Car is a 94 mustang gt, T5, with cia and 3.73's. Ran a best of 14.3 in the quarter before we started the tear down.

Already picked up some used pieces as this is a budget build. Trickflow Street Heat intake (upper and lower), high flow elbow, 75mm throttle body, and an SCT chip with Bama tune (got this new and they will update a tune for it once the build is done).
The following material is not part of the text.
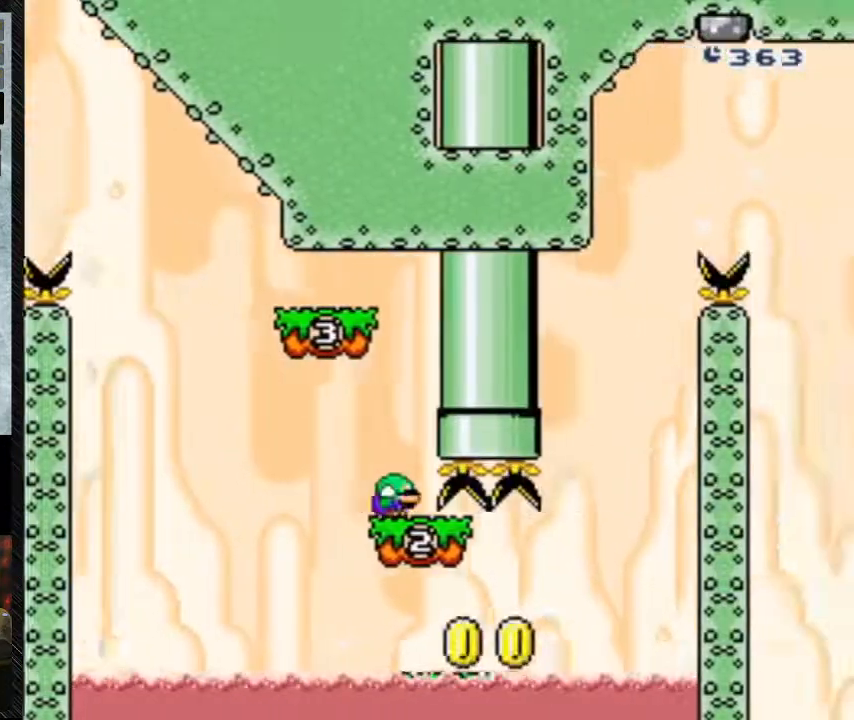
{"buttons": ["Y", "DPAD_DOWN"], "events": [[133, "DPAD_DOWN", "down"]]}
We were looking for good deals on used heads before we picked up a cam. Came across a set of Holly Systemax Aluminum Heads for a great price.

Specs on Heads:
Holly Systemax Heads, Casting #12113B, 34R, #12156, holly part number part #300-574
2.02 / 1.60 Valves
170cc Intake
71cc Exhaust
63cc Combustion Chambers
Pedestal Mount Rocker Mounts
Race Ported

Bought them from an old guy that said they had been "Race Ported" by an old school Circle track legend (don't recall the name) but didn't have any additional information of the port work. They came with new springs and Comp 1.6 Roller Rockers and only have about 500miles on everything.

So now were looking for a cam. The car is a daily driver but want to maximize 1/4 times for this set up. Dyno #'s don't matter, just want a cam that will pull hard into the upper RPM, and maximizes this head setup, without loosing a ton of bottom end (but understand some will be lost). Goal would be to get it down to low 13's and also be able to roll race here or there but it's primarily a dig car.


Would also like to not have to flycut the pistons if at all possible to save money on buying the fly cutting tools.

Looking at the TFS Stage 2 cam or the XE-274HR. The cam we are willing to buy new as they are only about $70 more than the alphabet cams.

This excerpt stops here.